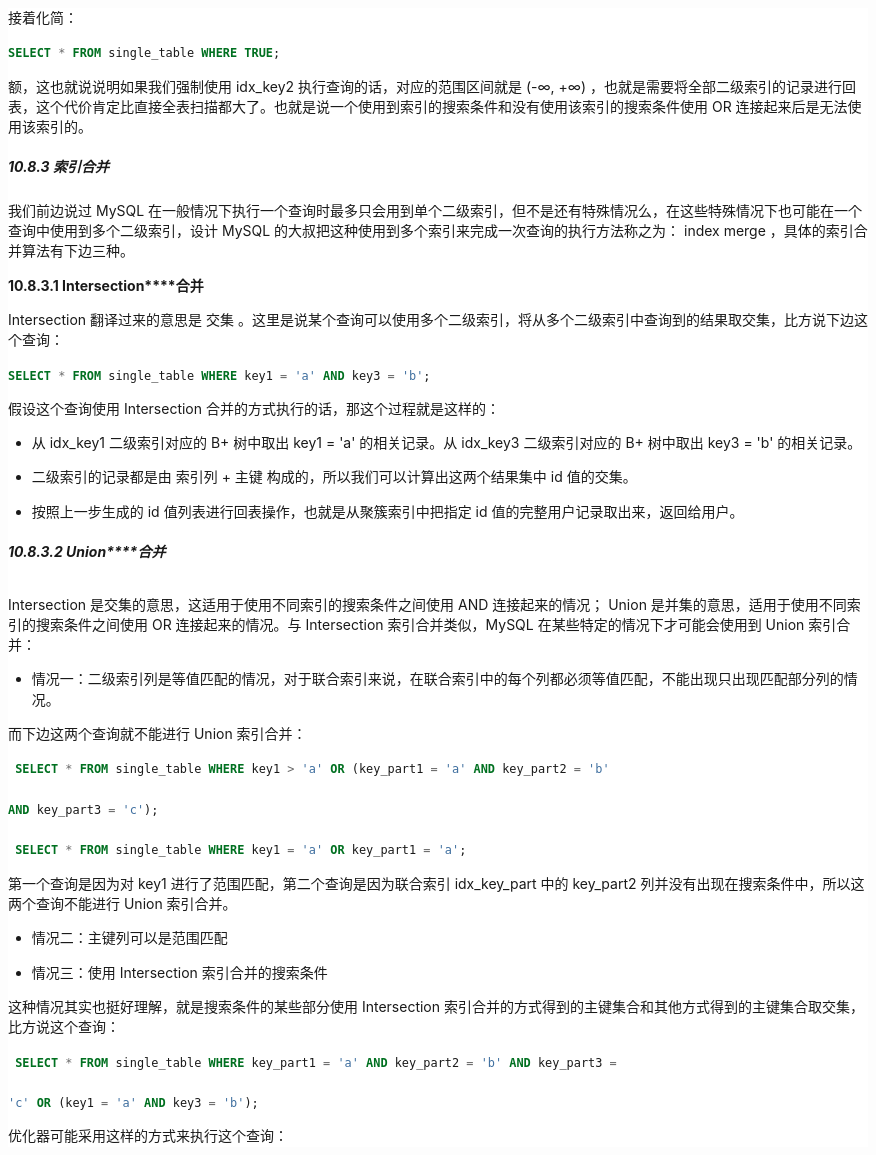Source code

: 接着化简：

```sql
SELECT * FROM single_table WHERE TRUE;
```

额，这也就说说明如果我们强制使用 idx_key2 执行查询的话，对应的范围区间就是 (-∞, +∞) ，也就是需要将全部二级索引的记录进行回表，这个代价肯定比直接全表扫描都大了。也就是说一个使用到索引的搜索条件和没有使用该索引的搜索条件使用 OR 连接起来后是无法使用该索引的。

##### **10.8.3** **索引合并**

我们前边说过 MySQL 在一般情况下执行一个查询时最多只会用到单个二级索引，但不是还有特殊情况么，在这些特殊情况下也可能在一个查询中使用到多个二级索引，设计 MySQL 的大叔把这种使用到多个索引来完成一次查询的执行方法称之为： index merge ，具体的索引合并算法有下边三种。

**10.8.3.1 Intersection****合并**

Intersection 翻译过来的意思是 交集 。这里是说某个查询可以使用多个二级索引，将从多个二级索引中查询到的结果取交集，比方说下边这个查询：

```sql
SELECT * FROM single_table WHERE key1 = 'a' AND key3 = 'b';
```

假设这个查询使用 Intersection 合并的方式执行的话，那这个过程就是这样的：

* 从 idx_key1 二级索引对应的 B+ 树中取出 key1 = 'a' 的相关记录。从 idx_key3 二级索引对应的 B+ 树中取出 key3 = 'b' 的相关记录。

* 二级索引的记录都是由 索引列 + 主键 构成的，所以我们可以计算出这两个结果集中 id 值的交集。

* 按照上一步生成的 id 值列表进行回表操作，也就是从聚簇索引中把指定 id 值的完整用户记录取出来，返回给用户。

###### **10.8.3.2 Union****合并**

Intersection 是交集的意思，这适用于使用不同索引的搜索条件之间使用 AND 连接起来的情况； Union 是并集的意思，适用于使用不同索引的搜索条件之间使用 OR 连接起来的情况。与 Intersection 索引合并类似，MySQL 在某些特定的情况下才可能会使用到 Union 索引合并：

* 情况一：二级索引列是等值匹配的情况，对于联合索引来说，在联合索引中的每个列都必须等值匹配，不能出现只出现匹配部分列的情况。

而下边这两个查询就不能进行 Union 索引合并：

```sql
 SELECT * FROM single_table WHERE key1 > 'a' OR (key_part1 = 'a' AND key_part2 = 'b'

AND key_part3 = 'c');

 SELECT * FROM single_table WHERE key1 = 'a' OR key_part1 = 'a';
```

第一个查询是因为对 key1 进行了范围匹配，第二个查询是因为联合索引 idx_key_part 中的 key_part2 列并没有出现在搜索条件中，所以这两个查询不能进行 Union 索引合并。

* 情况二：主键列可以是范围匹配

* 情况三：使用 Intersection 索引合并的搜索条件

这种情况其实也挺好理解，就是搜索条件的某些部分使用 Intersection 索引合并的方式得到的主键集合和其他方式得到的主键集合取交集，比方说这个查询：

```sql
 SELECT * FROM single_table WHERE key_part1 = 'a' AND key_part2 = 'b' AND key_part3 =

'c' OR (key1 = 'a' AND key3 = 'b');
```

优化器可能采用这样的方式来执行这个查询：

* * *

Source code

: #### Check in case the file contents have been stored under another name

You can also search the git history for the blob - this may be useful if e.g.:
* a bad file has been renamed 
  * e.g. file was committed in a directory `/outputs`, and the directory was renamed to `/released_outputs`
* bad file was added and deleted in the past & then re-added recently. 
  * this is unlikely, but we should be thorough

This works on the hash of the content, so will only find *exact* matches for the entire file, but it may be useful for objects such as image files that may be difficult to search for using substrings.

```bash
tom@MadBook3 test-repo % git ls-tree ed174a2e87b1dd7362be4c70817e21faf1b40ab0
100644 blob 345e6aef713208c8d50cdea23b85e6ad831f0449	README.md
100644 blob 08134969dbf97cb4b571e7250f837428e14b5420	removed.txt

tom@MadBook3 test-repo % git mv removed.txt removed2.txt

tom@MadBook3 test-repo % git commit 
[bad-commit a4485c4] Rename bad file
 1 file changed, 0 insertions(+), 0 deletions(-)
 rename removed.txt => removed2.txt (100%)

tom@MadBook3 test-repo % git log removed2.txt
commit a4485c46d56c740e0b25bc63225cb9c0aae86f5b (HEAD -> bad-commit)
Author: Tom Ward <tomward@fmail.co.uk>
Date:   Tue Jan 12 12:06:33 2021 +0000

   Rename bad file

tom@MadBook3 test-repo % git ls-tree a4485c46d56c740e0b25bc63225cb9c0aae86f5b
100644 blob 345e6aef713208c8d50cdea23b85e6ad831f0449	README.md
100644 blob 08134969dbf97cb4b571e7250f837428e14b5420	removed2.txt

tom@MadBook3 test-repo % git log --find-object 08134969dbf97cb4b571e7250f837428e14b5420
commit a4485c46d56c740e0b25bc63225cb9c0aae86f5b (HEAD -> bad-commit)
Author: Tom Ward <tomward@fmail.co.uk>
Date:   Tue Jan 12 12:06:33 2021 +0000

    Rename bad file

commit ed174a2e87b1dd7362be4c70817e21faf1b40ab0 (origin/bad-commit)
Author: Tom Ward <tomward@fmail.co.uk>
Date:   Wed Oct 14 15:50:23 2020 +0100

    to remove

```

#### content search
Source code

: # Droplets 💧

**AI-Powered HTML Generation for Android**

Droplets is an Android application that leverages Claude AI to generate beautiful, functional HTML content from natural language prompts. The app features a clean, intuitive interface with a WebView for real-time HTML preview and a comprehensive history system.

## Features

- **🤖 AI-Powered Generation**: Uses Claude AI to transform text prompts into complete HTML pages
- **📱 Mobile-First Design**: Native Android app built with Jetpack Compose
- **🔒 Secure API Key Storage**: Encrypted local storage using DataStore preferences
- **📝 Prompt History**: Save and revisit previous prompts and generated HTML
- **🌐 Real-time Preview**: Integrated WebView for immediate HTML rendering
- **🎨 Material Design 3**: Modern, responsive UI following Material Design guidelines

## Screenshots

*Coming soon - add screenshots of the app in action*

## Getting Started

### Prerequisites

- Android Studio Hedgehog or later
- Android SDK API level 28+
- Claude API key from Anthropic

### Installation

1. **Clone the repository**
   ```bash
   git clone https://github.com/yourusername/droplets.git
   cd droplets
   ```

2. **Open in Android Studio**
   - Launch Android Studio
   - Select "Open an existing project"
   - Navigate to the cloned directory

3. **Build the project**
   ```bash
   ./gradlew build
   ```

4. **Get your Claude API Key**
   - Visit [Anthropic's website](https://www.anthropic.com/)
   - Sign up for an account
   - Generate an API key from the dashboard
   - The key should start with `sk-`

Task details
If a line in the records above includes the string "project", copy it.

Response below
   - Select "Open an existing project"
3. **Build the project**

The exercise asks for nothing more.